The great breadth of Lilly’s service to our campus reflects her deep commitment to community engagement around food systems regeneration. She has worked with the UMass Student Farming Enterprise, is a member of the UMass Chicken Group, and is also the Vice President of the UMass Pride Alliance. Lilly is the Student Coordinator of Campus Gardens with the UMass Permaculture Initiative. Lilly is also now the lead facilitator of the Student Committee, designs our annual permaculture garden crop plans, and manages UMass Permaculture’s organizing role in the on-campus Student Farmers Market. She is integral to the work of transforming the campus food system.


 Mary Bell

Mary has been a leader on campus in starting and sustaining a Green Office program in the College of Natural Sciences and advising student groups on developing initiatives focused on the environment and sustainability.  In her community, she has connected various food justice organizations in Franklin County to establish a network for gleaning unused food and is developing resources to mobilize non-profits and food businesses to redistribute edible items for consumption, changing one part of the food system.


 Moijue Kaikai

Mo has a passion for finding renewable energy solutions for low income people, here in the inner cities of the U.S., as well as abroad in developing countries. In 2012 he participated in the Global Renewable Energy Education Network in Costa Rica, where he studied the energy system in Costa Rica. As his capstone project, he put together a proposal for a World Energy Project in Cape Verde, installing renewable energy in a school there. In the summer of 2013 he developed a curriculum on renewable energy, trained Upward Bound teachers on it, and helped them teach it to urban high school students.


 Nicholas P. Otis

Nick has served as a student ambassador engaging students in Kinesiology, Nutrition, the Honors College, and our athletes in understanding the importance of service.
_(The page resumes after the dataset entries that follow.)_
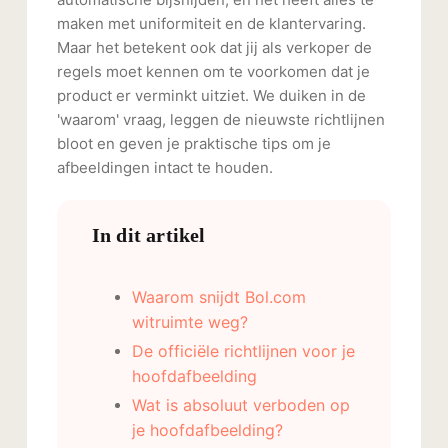
maken met uniformiteit en de klantervaring.
Maar het betekent ook dat jij als verkoper de
regels moet kennen om te voorkomen dat je
product er verminkt uitziet. We duiken in de
'waarom' vraag, leggen de nieuwste richtlijnen
bloot en geven je praktische tips om je
afbeeldingen intact te houden.
In dit artikel
Waarom snijdt Bol.com
witruimte weg?
De officiële richtlijnen voor je
hoofdafbeelding
Wat is absoluut verboden op
je hoofdafbeelding?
While enrolled in a community nutrition service-learning course, Nick led his team to assess community needs for the Holyoke Food and Fitness Council. The team built on the community needs assessment and delivered a Train-the-Trainer Nutrition Model to youth peer leaders.  For two summers, Nick has worked with the Stepping Stone Academy, where students noted that he was the best teacher that they ever had--a powerful statement coming from hard-to-reach children from disadvantaged backgrounds. 


 Reginald Kwok

Reggie has served as a Campus/Community Liaison for EDUC 377, Multicultural Education, and the Holyoke Boys & Girls Club in Fall 2013 and Spring 2014. He has undertaken this role with an exceptional level of enthusiasm and skill, foreseeing and addressing the needs of his peers, professors, and the children and staff at the Club. He has designed tools to facilitate the smooth orientation of EDUC 377 students to their service site; recruited and mentored a student to serve as a liaison with him at the Club in the spring; facilitated communication among the students, faculty, and staff; and generally anticipated and addressed the challenges associated with this work as they arose. 


 Vishal Shetty

In his sophomore year, Vishal became actively involved with several community groups in Springfield. He organized outdoor health meals, coordinated discussions about food and health with DARE, and led fellow students in this academic-community partnership. This initiative came under the Departments of Food Science and Nutrition. Vishal continued working on these projects, while leading other students throughout his junior year. His senior honors thesis formed a new academic/community partnership between UMass and the MA Department of Public Health.